Problem description: Print the data exactly as written, line for line, and leave its pictures behind.

Records provided:
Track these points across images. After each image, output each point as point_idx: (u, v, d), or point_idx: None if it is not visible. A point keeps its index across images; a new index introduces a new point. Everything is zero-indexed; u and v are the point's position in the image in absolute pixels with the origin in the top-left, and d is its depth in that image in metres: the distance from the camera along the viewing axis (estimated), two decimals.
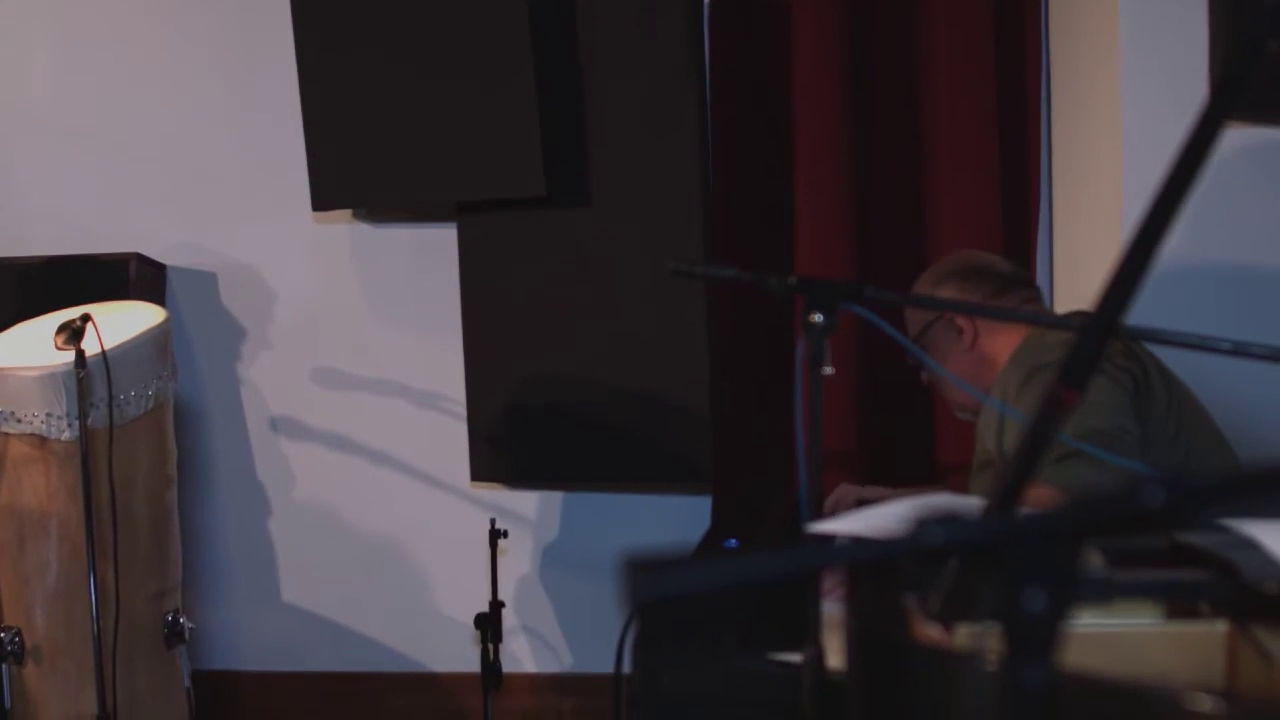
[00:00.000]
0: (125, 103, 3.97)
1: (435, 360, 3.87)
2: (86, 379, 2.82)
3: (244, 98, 3.93)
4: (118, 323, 3.01)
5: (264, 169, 3.92)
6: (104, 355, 2.86)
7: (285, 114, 3.75)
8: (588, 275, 3.65)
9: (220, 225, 3.96)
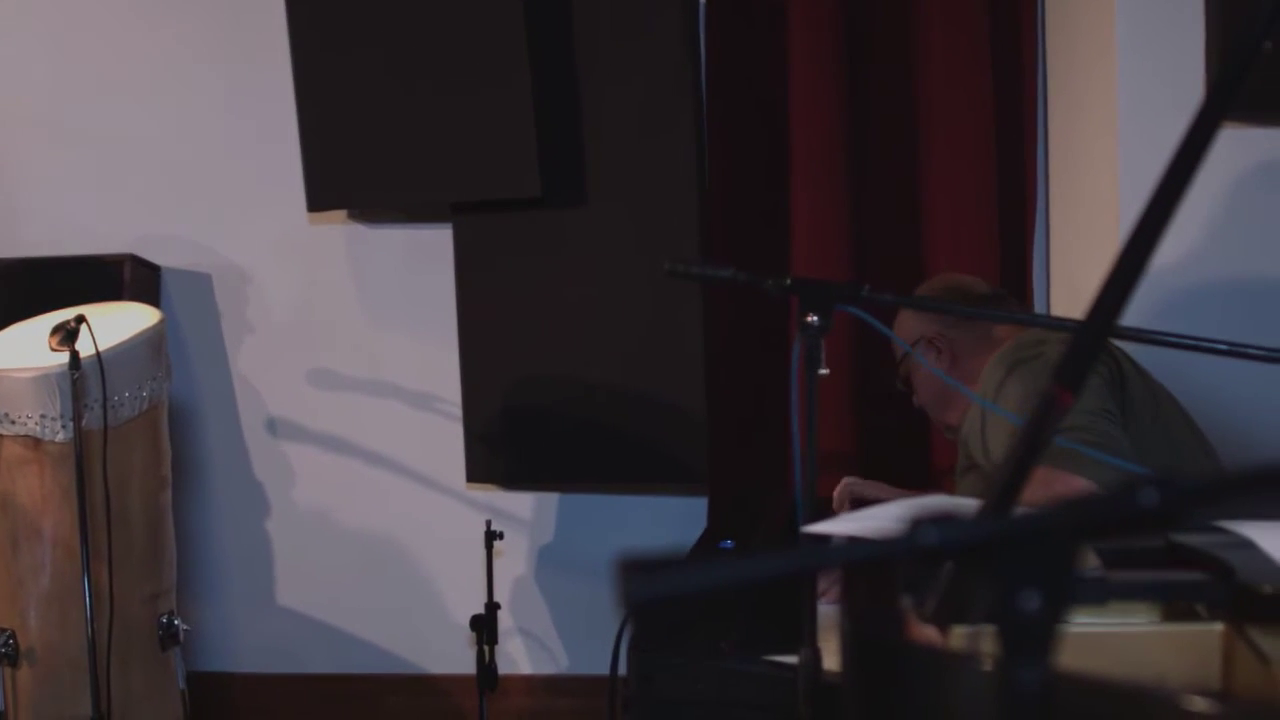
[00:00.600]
0: (120, 103, 3.96)
1: (431, 361, 3.87)
2: (81, 380, 2.82)
3: (239, 99, 3.93)
4: (112, 324, 3.00)
5: (259, 170, 3.91)
6: (98, 356, 2.85)
7: (280, 115, 3.75)
8: (583, 276, 3.64)
9: (215, 226, 3.96)
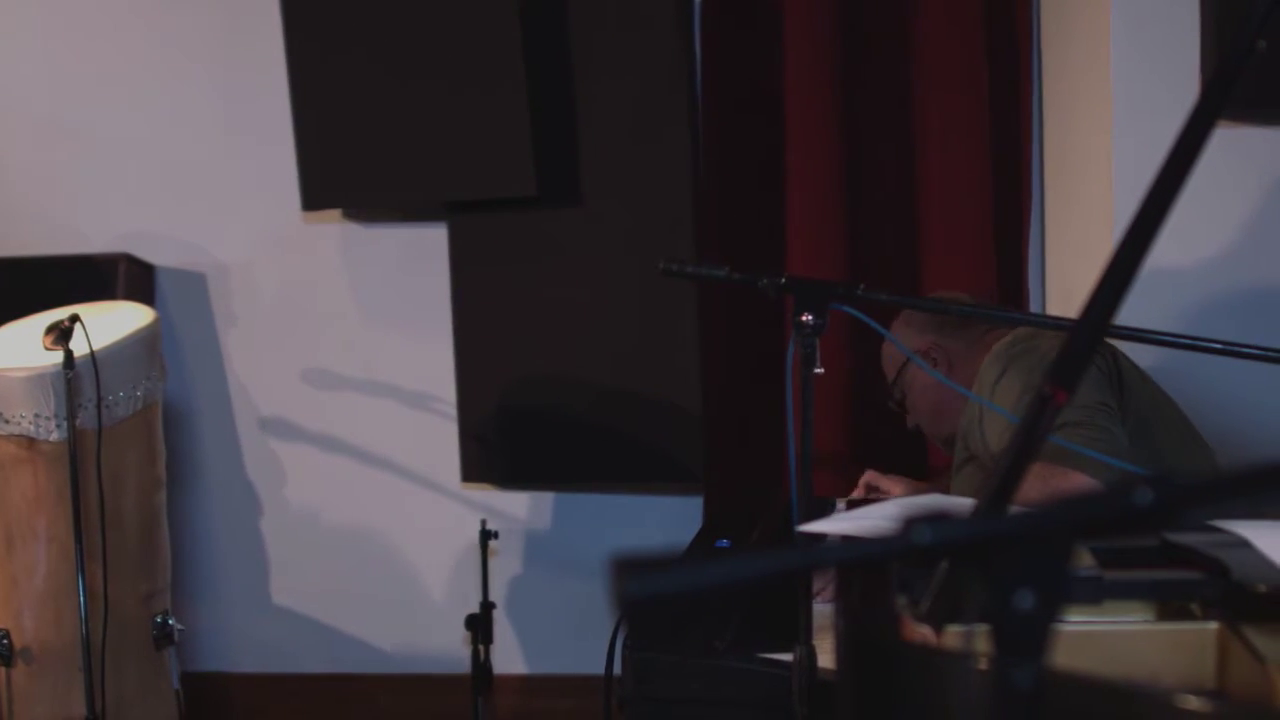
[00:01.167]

Solution:
Track these points across images. After each image, output each point as point_idx: (u, v, d), or point_idx: None if it is not visible. A point keeps its index across images; a new index introduces a new point. Everything is zero-indexed; u and v are the point's position in the image in absolute pixels with the origin in the top-left, and d is its depth in that image in metres: the distance from the camera along the viewing axis (estimated), two decimals.
[00:00.000]
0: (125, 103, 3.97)
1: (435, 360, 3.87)
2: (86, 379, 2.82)
3: (244, 98, 3.93)
4: (118, 323, 3.01)
5: (264, 169, 3.92)
6: (104, 355, 2.86)
7: (285, 114, 3.75)
8: (588, 275, 3.65)
9: (220, 225, 3.96)
[00:00.600]
0: (120, 103, 3.96)
1: (431, 361, 3.87)
2: (81, 380, 2.82)
3: (239, 99, 3.93)
4: (112, 324, 3.00)
5: (259, 170, 3.91)
6: (98, 356, 2.85)
7: (280, 115, 3.75)
8: (583, 276, 3.64)
9: (215, 226, 3.96)
[00:01.167]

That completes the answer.